▶ **BRIEF**
Lines containing "left" should be pulled from the material below.

--- SUPPLIED RECORDS Enclosed Below ---

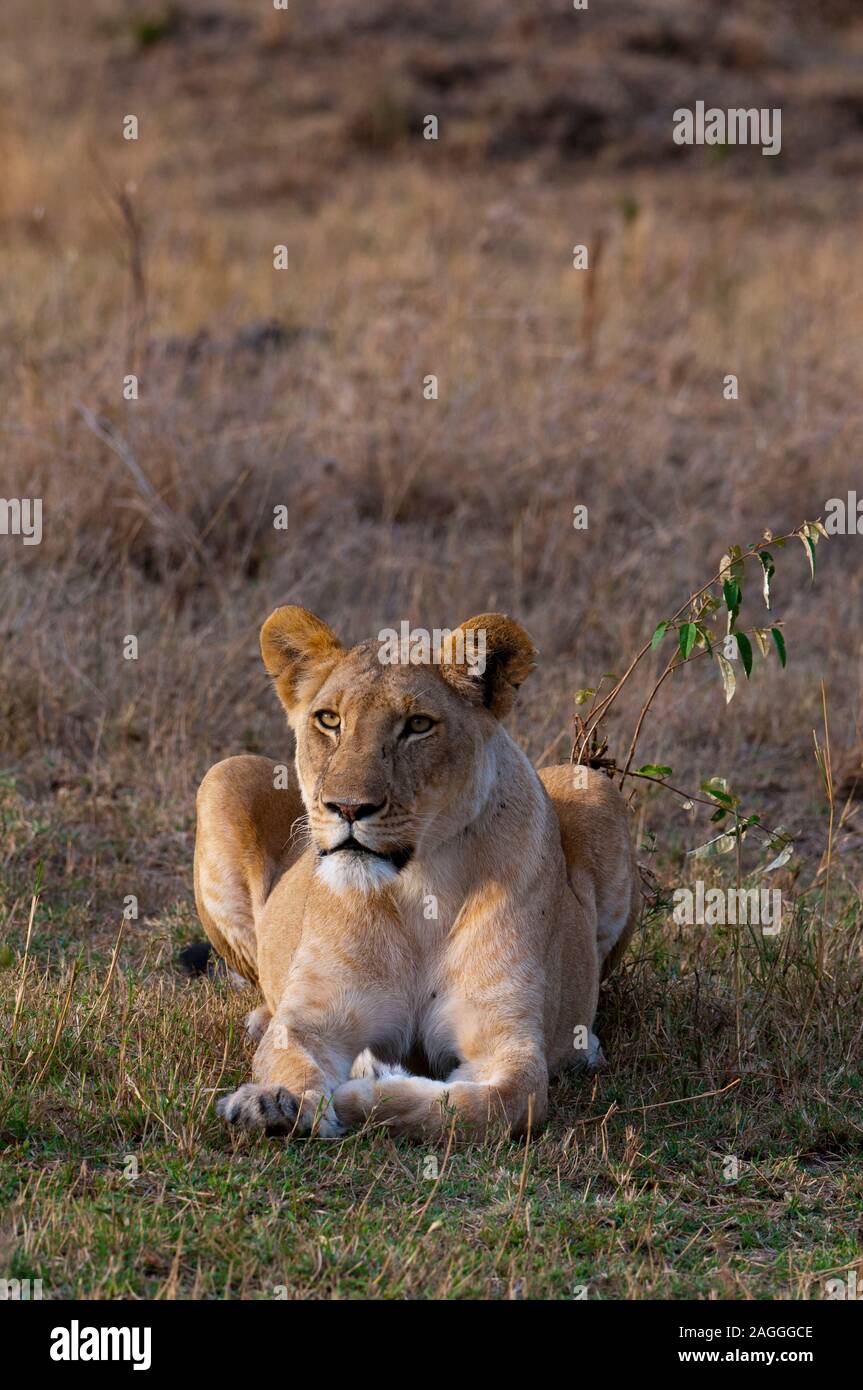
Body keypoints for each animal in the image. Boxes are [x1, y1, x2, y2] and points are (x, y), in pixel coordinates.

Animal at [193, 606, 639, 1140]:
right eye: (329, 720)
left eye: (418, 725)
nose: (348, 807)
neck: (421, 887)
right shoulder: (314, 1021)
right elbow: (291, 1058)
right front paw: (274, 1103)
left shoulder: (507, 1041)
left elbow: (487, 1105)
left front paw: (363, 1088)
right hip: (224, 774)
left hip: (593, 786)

--- End of Enclosed SUPPLIED RECORDS ---
--- SUPPLIED RECORDS Enclosed Below ---

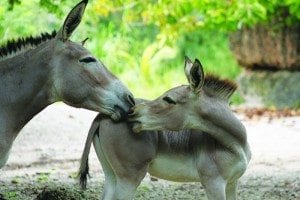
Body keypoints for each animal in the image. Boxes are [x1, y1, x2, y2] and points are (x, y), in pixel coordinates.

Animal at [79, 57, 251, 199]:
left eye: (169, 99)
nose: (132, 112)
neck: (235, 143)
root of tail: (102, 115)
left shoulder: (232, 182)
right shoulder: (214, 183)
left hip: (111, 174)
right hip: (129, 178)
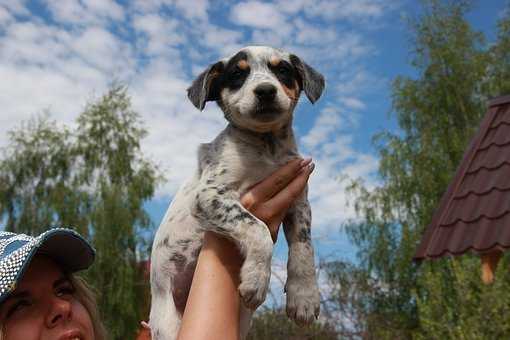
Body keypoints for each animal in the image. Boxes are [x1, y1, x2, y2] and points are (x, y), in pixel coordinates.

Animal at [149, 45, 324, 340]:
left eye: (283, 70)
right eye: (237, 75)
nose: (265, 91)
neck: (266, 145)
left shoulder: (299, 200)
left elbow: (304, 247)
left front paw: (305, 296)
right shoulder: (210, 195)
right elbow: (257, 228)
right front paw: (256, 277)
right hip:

--- End of Enclosed SUPPLIED RECORDS ---

▶ **WRITTEN SOLUTION**
left eye: (418, 725)
left shoulder: (507, 1041)
left elbow: (487, 1105)
left front paw: (363, 1088)
left hip: (593, 786)
left eye: (169, 99)
left shoulder: (232, 182)
left hip: (111, 174)
left eye: (283, 70)
left shoulder: (299, 200)
left elbow: (304, 247)
left front paw: (305, 296)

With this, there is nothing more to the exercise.